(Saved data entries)
________________________

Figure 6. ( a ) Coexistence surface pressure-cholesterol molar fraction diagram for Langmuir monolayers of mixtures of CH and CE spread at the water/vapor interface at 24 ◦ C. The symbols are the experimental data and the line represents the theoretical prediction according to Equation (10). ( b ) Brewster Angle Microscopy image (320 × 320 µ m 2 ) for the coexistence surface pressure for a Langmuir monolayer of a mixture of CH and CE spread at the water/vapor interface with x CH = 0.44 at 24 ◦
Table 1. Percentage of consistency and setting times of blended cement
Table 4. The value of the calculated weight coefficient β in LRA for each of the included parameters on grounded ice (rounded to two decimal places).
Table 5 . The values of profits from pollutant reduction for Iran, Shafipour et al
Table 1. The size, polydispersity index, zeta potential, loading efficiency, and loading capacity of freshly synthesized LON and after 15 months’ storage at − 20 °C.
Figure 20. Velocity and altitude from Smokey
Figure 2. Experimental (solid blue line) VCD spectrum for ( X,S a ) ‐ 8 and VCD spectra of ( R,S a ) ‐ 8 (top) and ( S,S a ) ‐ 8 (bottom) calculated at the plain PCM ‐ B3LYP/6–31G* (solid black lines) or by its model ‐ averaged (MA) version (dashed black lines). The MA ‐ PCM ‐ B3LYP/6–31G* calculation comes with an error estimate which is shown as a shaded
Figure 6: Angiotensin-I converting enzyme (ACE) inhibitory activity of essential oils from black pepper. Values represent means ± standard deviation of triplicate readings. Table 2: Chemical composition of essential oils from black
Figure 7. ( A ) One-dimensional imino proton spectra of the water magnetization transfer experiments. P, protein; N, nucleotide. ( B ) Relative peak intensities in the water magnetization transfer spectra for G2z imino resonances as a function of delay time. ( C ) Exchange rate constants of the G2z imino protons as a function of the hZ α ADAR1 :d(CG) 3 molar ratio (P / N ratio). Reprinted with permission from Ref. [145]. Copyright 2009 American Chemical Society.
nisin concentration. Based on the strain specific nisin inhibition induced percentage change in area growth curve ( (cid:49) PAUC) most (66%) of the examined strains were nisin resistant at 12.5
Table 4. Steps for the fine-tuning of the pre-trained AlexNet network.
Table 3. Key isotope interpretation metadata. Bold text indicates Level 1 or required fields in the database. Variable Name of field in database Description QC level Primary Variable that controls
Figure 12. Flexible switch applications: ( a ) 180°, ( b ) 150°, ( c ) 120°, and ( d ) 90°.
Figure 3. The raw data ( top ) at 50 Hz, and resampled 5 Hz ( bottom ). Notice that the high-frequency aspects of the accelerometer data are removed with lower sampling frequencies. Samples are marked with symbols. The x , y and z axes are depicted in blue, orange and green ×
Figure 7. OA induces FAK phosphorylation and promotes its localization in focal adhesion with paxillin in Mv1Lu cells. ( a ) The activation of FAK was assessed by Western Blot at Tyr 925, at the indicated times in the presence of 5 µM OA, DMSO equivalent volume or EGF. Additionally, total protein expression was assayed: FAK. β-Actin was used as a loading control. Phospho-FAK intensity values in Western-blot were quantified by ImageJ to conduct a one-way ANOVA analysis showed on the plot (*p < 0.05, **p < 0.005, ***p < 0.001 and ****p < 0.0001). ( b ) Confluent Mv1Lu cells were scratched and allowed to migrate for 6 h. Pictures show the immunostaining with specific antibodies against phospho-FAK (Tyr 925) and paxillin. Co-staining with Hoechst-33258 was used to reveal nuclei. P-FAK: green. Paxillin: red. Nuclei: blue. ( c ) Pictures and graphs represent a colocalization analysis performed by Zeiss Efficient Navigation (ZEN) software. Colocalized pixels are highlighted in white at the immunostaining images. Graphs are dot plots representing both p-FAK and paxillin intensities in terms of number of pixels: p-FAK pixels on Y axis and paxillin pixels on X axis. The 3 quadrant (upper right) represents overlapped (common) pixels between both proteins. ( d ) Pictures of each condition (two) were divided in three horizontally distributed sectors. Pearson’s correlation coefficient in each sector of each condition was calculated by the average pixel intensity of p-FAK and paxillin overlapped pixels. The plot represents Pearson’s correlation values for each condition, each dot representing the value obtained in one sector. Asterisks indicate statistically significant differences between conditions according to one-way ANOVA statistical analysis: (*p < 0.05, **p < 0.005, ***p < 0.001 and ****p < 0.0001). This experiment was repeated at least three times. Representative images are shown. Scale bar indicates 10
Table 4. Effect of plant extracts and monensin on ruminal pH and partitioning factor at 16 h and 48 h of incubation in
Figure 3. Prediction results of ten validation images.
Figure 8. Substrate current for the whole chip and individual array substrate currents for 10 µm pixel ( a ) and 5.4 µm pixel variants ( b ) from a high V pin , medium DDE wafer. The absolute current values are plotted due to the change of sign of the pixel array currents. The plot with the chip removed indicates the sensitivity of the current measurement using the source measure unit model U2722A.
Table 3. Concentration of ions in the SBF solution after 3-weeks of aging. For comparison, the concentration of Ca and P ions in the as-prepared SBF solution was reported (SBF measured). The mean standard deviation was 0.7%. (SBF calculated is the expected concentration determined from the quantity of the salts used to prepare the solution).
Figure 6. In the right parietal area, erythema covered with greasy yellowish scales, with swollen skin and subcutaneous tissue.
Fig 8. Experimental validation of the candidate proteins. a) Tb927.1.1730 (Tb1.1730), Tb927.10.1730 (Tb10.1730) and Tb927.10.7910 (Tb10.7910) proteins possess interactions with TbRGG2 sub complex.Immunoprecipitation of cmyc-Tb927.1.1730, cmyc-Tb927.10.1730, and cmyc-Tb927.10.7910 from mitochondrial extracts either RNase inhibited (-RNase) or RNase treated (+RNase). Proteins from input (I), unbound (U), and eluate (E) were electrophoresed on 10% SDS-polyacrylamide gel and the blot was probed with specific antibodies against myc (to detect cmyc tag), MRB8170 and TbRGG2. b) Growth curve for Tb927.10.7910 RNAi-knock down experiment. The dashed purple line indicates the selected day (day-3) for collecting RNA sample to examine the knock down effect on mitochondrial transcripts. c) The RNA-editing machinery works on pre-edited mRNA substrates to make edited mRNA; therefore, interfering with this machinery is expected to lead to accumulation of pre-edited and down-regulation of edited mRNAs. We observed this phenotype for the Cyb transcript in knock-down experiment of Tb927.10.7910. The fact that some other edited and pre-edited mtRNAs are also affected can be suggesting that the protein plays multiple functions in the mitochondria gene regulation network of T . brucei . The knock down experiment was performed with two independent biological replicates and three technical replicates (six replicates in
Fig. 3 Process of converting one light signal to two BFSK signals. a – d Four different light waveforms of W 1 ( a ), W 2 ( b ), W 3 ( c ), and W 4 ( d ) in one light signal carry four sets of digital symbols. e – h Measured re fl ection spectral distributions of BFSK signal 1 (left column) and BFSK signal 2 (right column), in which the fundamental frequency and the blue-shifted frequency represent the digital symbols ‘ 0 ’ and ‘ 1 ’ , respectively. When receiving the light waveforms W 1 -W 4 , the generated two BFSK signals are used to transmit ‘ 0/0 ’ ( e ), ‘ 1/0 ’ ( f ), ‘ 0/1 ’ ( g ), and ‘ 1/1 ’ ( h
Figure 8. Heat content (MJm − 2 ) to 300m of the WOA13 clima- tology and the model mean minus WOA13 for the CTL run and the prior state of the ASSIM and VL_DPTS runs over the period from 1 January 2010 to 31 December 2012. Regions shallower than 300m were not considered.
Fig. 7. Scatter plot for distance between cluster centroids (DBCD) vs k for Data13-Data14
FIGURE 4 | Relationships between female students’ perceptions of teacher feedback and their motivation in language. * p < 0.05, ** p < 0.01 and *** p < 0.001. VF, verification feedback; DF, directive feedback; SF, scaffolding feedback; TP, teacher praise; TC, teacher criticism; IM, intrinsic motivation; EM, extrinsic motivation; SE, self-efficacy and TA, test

________________________

= Task brief =
Write each entry out again. Do not change a word.

= Response =
Figure 6. ( a ) Coexistence surface pressure-cholesterol molar fraction diagram for Langmuir monolayers of mixtures of CH and CE spread at the water/vapor interface at 24 ◦ C. The symbols are the experimental data and the line represents the theoretical prediction according to Equation (10). ( b ) Brewster Angle Microscopy image (320 × 320 µ m 2 ) for the coexistence surface pressure for a Langmuir monolayer of a mixture of CH and CE spread at the water/vapor interface with x CH = 0.44 at 24 ◦
Table 1. Percentage of consistency and setting times of blended cement
Table 4. The value of the calculated weight coefficient β in LRA for each of the included parameters on grounded ice (rounded to two decimal places).
Table 5 . The values of profits from pollutant reduction for Iran, Shafipour et al
Table 1. The size, polydispersity index, zeta potential, loading efficiency, and loading capacity of freshly synthesized LON and after 15 months’ storage at − 20 °C.
Figure 20. Velocity and altitude from Smokey
Figure 2. Experimental (solid blue line) VCD spectrum for ( X,S a ) ‐ 8 and VCD spectra of ( R,S a ) ‐ 8 (top) and ( S,S a ) ‐ 8 (bottom) calculated at the plain PCM ‐ B3LYP/6–31G* (solid black lines) or by its model ‐ averaged (MA) version (dashed black lines). The MA ‐ PCM ‐ B3LYP/6–31G* calculation comes with an error estimate which is shown as a shaded
Figure 6: Angiotensin-I converting enzyme (ACE) inhibitory activity of essential oils from black pepper. Values represent means ± standard deviation of triplicate readings. Table 2: Chemical composition of essential oils from black
Figure 7. ( A ) One-dimensional imino proton spectra of the water magnetization transfer experiments. P, protein; N, nucleotide. ( B ) Relative peak intensities in the water magnetization transfer spectra for G2z imino resonances as a function of delay time. ( C ) Exchange rate constants of the G2z imino protons as a function of the hZ α ADAR1 :d(CG) 3 molar ratio (P / N ratio). Reprinted with permission from Ref. [145]. Copyright 2009 American Chemical Society.
nisin concentration. Based on the strain specific nisin inhibition induced percentage change in area growth curve ( (cid:49) PAUC) most (66%) of the examined strains were nisin resistant at 12.5
Table 4. Steps for the fine-tuning of the pre-trained AlexNet network.
Table 3. Key isotope interpretation metadata. Bold text indicates Level 1 or required fields in the database. Variable Name of field in database Description QC level Primary Variable that controls
Figure 12. Flexible switch applications: ( a ) 180°, ( b ) 150°, ( c ) 120°, and ( d ) 90°.
Figure 3. The raw data ( top ) at 50 Hz, and resampled 5 Hz ( bottom ). Notice that the high-frequency aspects of the accelerometer data are removed with lower sampling frequencies. Samples are marked with symbols. The x , y and z axes are depicted in blue, orange and green ×
Figure 7. OA induces FAK phosphorylation and promotes its localization in focal adhesion with paxillin in Mv1Lu cells. ( a ) The activation of FAK was assessed by Western Blot at Tyr 925, at the indicated times in the presence of 5 µM OA, DMSO equivalent volume or EGF. Additionally, total protein expression was assayed: FAK. β-Actin was used as a loading control. Phospho-FAK intensity values in Western-blot were quantified by ImageJ to conduct a one-way ANOVA analysis showed on the plot (*p < 0.05, **p < 0.005, ***p < 0.001 and ****p < 0.0001). ( b ) Confluent Mv1Lu cells were scratched and allowed to migrate for 6 h. Pictures show the immunostaining with specific antibodies against phospho-FAK (Tyr 925) and paxillin. Co-staining with Hoechst-33258 was used to reveal nuclei. P-FAK: green. Paxillin: red. Nuclei: blue. ( c ) Pictures and graphs represent a colocalization analysis performed by Zeiss Efficient Navigation (ZEN) software. Colocalized pixels are highlighted in white at the immunostaining images. Graphs are dot plots representing both p-FAK and paxillin intensities in terms of number of pixels: p-FAK pixels on Y axis and paxillin pixels on X axis. The 3 quadrant (upper right) represents overlapped (common) pixels between both proteins. ( d ) Pictures of each condition (two) were divided in three horizontally distributed sectors. Pearson’s correlation coefficient in each sector of each condition was calculated by the average pixel intensity of p-FAK and paxillin overlapped pixels. The plot represents Pearson’s correlation values for each condition, each dot representing the value obtained in one sector. Asterisks indicate statistically significant differences between conditions according to one-way ANOVA statistical analysis: (*p < 0.05, **p < 0.005, ***p < 0.001 and ****p < 0.0001). This experiment was repeated at least three times. Representative images are shown. Scale bar indicates 10
Table 4. Effect of plant extracts and monensin on ruminal pH and partitioning factor at 16 h and 48 h of incubation in
Figure 3. Prediction results of ten validation images.
Figure 8. Substrate current for the whole chip and individual array substrate currents for 10 µm pixel ( a ) and 5.4 µm pixel variants ( b ) from a high V pin , medium DDE wafer. The absolute current values are plotted due to the change of sign of the pixel array currents. The plot with the chip removed indicates the sensitivity of the current measurement using the source measure unit model U2722A.
Table 3. Concentration of ions in the SBF solution after 3-weeks of aging. For comparison, the concentration of Ca and P ions in the as-prepared SBF solution was reported (SBF measured). The mean standard deviation was 0.7%. (SBF calculated is the expected concentration determined from the quantity of the salts used to prepare the solution).
Figure 6. In the right parietal area, erythema covered with greasy yellowish scales, with swollen skin and subcutaneous tissue.
Fig 8. Experimental validation of the candidate proteins. a) Tb927.1.1730 (Tb1.1730), Tb927.10.1730 (Tb10.1730) and Tb927.10.7910 (Tb10.7910) proteins possess interactions with TbRGG2 sub complex.Immunoprecipitation of cmyc-Tb927.1.1730, cmyc-Tb927.10.1730, and cmyc-Tb927.10.7910 from mitochondrial extracts either RNase inhibited (-RNase) or RNase treated (+RNase). Proteins from input (I), unbound (U), and eluate (E) were electrophoresed on 10% SDS-polyacrylamide gel and the blot was probed with specific antibodies against myc (to detect cmyc tag), MRB8170 and TbRGG2. b) Growth curve for Tb927.10.7910 RNAi-knock down experiment. The dashed purple line indicates the selected day (day-3) for collecting RNA sample to examine the knock down effect on mitochondrial transcripts. c) The RNA-editing machinery works on pre-edited mRNA substrates to make edited mRNA; therefore, interfering with this machinery is expected to lead to accumulation of pre-edited and down-regulation of edited mRNAs. We observed this phenotype for the Cyb transcript in knock-down experiment of Tb927.10.7910. The fact that some other edited and pre-edited mtRNAs are also affected can be suggesting that the protein plays multiple functions in the mitochondria gene regulation network of T . brucei . The knock down experiment was performed with two independent biological replicates and three technical replicates (six replicates in
Fig. 3 Process of converting one light signal to two BFSK signals. a – d Four different light waveforms of W 1 ( a ), W 2 ( b ), W 3 ( c ), and W 4 ( d ) in one light signal carry four sets of digital symbols. e – h Measured re fl ection spectral distributions of BFSK signal 1 (left column) and BFSK signal 2 (right column), in which the fundamental frequency and the blue-shifted frequency represent the digital symbols ‘ 0 ’ and ‘ 1 ’ , respectively. When receiving the light waveforms W 1 -W 4 , the generated two BFSK signals are used to transmit ‘ 0/0 ’ ( e ), ‘ 1/0 ’ ( f ), ‘ 0/1 ’ ( g ), and ‘ 1/1 ’ ( h
Figure 8. Heat content (MJm − 2 ) to 300m of the WOA13 clima- tology and the model mean minus WOA13 for the CTL run and the prior state of the ASSIM and VL_DPTS runs over the period from 1 January 2010 to 31 December 2012. Regions shallower than 300m were not considered.
Fig. 7. Scatter plot for distance between cluster centroids (DBCD) vs k for Data13-Data14
FIGURE 4 | Relationships between female students’ perceptions of teacher feedback and their motivation in language. * p < 0.05, ** p < 0.01 and *** p < 0.001. VF, verification feedback; DF, directive feedback; SF, scaffolding feedback; TP, teacher praise; TC, teacher criticism; IM, intrinsic motivation; EM, extrinsic motivation; SE, self-efficacy and TA, test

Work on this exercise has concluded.